ЗАДАНИЕ: Повторите дословно все строки приведённых ниже данных, не включая в ответ изображения.

ИСХОДНЫЕ ДАННЫЕ:

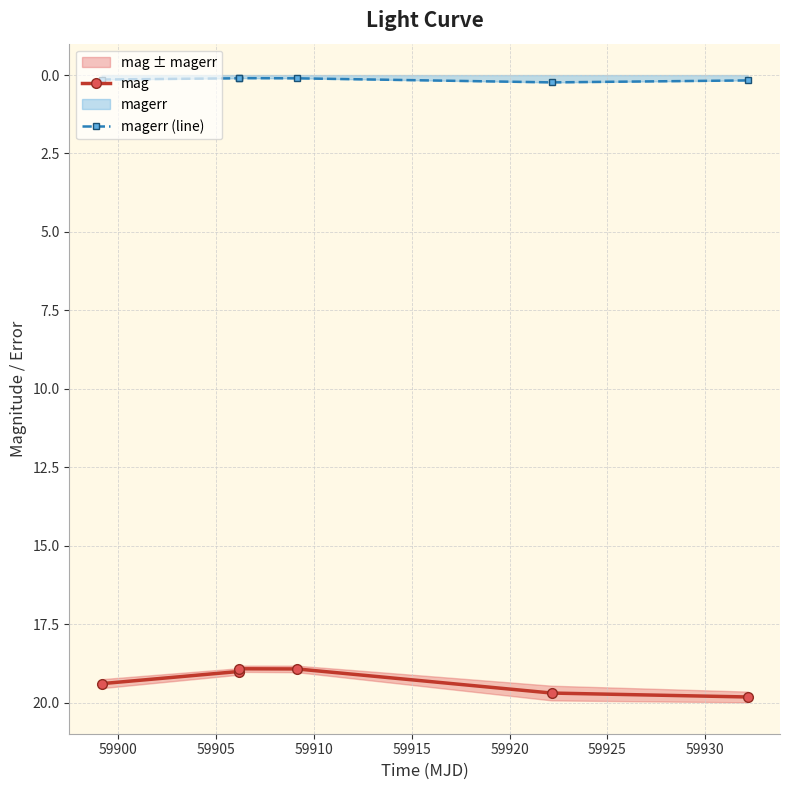

What is the value of the mag point at the 1st from the left?

19.4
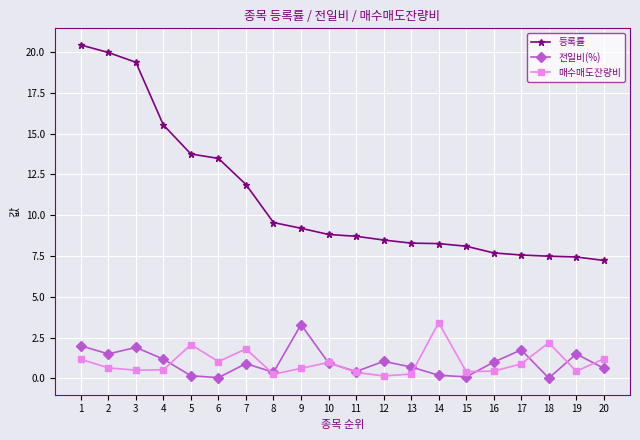

What is the minimum value for 등록률?

7.2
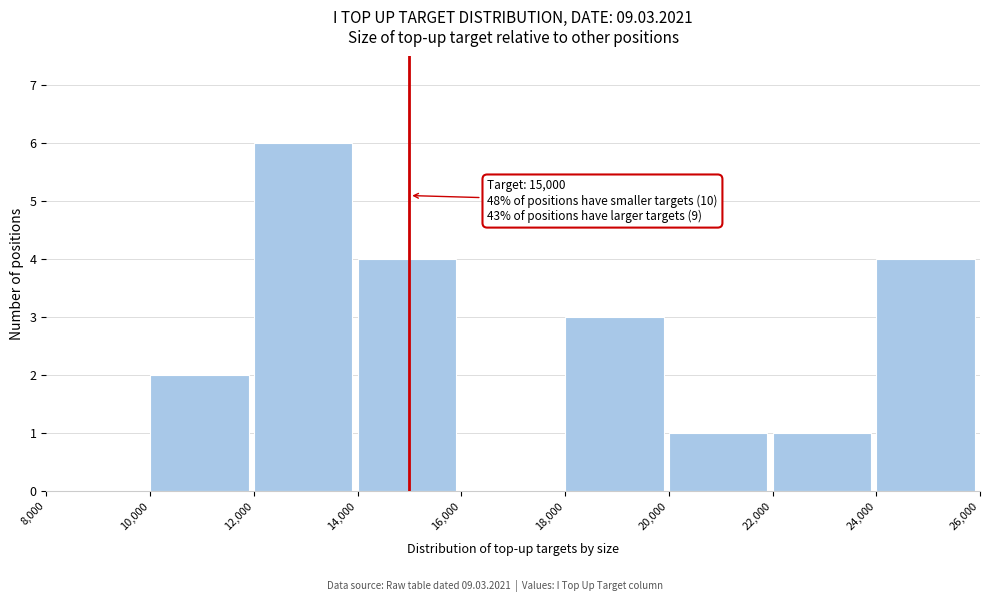

Over which range of the x-axis is the bar tallest?

12,000 to 14,000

РЕШЕНИЕ ЗАДАЧИ:
What is the value of the mag point at the 1st from the left?

19.4

What is the minimum value for 등록률?

7.2

Over which range of the x-axis is the bar tallest?

12,000 to 14,000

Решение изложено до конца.